PROVIDED TEXT:
Creating Community Through Blog Conversations
“You create community by having conversations with people who are excited about the same thing as you are,” says Elizabeth Gerber, associate professor of design at Northwestern University. Gerber is one of many scholars exploring what really compels people to give to other people online through crowdfunding. As much as crowdfunding is a modern economic phenomenon, writes Elizabeth Kelsay in Psychology Today, it’s also a social and psychological one, fueled by fundamental human impulses.
As business blog content writers, we have reason, I think, to be intensely interested in this research on the crowdfunding phenomenon. Sonja Lyubomirsky of the University of California, Riverside, believes the secret is that giving online appeals to the essential need to feel like part of a group.
Jonah Berger, professor of marketing at the University of Pennsylvania’s Wharton School studied nearly 7,000 articles in The New York Times to determine what was special about those on the most-emailed list. He found that an article was more likely to become viral the more positive it was. When we share information, we create an energy exchange, Berger says, that amplifies our own pleasure.
Kevan Lee of bufferapp.com says we measure blog traffic by digging into analytics, but don’t pay enough attention to the immeasurable elements of blogging which cannot be quantified. Instead of tracking how many “views”, “likes”, and “clicks”, Lee says, we should be asking whether the content:
- is so good you’d bring a coworker over to see it
- you’d email it to a friend
- the reader will learn something new
“The only people in a community are those that believe they are, not those that have a completed a registration in 30 seconds,” observes Richard Millington in MOZ. Increasing a sense of community means adding an explicit, shared goal to the group. Increasing a sense of community means asking individuals what skills and experiences they can contribute to the group, Milligan says.
How is that best done? Ask a question for your readers at the end of posts, suggests blogger Melyssa Griffin. Add a poll or reader survey and share the responses, she says.
In a way, as bloggers, we start out ahead of the game; the readers who found their way to our blog are, by definition, excited about the same thing as we are. Now it’s up to us to foster that sense of community.

DATA TO EXAMINE:

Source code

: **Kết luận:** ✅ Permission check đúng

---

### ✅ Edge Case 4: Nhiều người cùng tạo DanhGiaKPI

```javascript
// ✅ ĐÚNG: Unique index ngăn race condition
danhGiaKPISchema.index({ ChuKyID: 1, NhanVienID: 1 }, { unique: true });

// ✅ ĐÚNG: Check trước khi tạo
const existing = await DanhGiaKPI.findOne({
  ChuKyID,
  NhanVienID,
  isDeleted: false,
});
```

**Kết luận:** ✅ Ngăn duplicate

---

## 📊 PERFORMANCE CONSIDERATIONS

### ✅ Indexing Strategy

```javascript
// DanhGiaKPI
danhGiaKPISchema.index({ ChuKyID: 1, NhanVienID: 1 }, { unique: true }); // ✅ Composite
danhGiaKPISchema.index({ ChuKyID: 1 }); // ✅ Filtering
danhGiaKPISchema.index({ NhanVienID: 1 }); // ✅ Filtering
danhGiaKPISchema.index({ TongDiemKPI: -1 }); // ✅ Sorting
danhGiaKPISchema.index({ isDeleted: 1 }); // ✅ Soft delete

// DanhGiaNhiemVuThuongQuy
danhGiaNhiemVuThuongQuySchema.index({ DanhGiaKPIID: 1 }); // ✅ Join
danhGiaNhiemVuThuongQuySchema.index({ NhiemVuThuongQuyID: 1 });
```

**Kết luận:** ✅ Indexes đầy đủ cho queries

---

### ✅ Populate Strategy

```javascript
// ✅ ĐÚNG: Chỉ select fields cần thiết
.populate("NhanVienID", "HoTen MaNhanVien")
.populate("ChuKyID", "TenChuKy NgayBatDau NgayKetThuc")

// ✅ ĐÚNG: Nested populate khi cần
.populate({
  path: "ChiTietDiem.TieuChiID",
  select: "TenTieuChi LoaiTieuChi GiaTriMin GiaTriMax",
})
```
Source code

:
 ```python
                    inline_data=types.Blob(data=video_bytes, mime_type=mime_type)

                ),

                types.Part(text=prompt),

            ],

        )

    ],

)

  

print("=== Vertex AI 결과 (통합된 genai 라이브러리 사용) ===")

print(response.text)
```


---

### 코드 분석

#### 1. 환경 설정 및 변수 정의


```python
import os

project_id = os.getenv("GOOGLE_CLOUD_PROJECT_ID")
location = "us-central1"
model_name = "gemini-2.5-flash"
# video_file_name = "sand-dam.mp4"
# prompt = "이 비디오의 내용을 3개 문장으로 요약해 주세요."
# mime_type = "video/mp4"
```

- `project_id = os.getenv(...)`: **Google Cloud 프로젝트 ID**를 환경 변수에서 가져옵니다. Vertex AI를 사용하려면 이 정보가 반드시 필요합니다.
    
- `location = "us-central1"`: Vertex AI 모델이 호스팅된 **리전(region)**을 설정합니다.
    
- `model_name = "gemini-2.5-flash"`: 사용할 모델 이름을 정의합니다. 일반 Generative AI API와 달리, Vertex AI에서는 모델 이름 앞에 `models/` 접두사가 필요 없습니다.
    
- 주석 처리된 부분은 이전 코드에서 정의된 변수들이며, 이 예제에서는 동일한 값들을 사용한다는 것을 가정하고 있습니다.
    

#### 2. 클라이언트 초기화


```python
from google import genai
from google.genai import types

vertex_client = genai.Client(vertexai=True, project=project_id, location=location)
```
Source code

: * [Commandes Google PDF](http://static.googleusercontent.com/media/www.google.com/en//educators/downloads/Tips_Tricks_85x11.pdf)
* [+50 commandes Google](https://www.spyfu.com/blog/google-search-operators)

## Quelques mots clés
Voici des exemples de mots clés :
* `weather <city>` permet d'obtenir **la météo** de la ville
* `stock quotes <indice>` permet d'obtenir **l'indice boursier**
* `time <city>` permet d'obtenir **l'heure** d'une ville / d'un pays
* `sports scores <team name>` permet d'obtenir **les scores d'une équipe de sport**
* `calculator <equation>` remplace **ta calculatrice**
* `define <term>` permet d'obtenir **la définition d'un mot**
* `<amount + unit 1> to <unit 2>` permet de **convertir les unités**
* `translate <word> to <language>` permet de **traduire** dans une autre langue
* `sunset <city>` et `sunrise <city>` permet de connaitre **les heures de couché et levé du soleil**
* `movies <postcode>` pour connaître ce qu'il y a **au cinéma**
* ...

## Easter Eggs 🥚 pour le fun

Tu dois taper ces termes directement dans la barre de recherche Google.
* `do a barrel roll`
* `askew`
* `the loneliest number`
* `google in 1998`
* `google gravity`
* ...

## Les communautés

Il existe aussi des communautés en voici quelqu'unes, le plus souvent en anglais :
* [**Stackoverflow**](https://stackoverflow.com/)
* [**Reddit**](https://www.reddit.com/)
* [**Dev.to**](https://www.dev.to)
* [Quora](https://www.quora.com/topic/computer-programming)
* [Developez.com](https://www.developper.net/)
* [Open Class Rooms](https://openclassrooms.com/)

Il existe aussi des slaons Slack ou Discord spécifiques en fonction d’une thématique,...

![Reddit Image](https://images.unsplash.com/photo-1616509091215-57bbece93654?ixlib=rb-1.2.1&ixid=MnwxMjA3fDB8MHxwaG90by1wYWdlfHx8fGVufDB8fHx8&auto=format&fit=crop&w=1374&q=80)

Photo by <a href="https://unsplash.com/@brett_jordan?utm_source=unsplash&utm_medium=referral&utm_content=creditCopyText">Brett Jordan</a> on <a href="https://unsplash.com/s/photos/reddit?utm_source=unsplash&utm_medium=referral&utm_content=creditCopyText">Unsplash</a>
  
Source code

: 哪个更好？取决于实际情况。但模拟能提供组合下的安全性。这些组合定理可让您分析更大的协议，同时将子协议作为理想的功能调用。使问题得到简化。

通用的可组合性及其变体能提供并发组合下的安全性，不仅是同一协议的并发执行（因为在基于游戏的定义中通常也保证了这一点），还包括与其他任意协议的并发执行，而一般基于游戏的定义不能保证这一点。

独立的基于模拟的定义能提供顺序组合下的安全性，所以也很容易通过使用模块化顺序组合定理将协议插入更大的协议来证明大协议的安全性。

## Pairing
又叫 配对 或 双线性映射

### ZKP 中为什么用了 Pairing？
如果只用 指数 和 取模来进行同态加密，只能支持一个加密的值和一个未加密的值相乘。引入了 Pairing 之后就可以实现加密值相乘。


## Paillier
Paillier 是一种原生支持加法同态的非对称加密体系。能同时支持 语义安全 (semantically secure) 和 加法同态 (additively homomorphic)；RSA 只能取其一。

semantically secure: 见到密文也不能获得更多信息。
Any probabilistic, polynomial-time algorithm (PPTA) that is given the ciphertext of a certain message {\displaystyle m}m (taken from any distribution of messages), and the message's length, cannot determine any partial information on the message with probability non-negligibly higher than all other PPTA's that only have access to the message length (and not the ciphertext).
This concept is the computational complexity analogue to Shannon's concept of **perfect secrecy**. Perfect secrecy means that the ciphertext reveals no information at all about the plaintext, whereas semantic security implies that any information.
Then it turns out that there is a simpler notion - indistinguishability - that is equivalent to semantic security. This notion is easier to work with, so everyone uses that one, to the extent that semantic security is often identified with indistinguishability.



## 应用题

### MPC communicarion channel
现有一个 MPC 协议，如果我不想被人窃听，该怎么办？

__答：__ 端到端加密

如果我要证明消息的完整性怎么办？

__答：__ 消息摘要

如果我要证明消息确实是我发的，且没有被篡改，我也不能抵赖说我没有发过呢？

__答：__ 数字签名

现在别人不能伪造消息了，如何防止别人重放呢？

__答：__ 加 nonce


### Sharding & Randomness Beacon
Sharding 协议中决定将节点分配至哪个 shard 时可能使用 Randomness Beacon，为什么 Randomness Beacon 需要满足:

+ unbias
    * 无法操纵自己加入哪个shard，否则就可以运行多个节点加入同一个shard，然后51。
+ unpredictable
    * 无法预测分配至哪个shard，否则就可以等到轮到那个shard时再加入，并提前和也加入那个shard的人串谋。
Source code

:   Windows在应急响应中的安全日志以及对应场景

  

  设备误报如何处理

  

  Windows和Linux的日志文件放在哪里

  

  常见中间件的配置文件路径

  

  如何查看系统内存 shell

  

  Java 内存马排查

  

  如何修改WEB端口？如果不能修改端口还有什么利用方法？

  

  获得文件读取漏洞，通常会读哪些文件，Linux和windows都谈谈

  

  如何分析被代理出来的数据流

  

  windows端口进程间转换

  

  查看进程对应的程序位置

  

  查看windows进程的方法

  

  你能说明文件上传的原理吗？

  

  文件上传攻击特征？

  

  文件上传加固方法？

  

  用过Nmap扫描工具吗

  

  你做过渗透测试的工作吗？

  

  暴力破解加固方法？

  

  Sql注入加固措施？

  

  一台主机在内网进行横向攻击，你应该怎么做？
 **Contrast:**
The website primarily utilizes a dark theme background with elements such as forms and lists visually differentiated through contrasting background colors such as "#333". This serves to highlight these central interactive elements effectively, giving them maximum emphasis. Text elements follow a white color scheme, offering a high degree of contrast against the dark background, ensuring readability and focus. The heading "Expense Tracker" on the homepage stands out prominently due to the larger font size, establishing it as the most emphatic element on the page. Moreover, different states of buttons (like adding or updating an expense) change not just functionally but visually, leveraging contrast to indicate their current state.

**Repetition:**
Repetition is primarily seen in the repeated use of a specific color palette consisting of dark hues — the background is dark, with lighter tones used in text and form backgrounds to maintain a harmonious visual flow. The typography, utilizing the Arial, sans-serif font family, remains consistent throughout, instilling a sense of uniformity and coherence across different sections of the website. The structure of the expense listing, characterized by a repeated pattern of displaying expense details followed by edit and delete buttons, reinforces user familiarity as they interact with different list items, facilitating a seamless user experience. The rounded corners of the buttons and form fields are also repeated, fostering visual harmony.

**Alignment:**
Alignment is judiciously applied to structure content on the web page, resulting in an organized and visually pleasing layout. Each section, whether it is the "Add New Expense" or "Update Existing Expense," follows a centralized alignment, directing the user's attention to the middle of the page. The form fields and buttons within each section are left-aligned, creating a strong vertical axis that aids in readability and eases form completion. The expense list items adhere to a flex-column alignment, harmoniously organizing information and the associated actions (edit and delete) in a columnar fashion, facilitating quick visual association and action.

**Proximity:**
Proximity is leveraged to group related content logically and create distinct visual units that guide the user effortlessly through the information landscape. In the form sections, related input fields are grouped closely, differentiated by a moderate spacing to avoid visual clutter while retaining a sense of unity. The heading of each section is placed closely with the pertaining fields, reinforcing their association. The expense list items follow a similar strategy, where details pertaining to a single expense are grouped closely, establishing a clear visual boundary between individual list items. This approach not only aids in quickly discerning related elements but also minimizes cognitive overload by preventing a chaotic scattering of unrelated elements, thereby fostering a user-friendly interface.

ABOUT THIS TASK: Rewrite the text on building blog community from "Jonah Berger, professor" up to and including "our own pleasure.", changing "positive" to "surprising".

EXERCISE SOLUTION:
Jonah Berger, professor of marketing at the University of Pennsylvania’s Wharton School studied nearly 7,000 articles in The New York Times to determine what was special about those on the most-emailed list. He found that an article was more likely to become viral the more surprising it was. When we share information, we create an energy exchange, Berger says, that amplifies our own pleasure.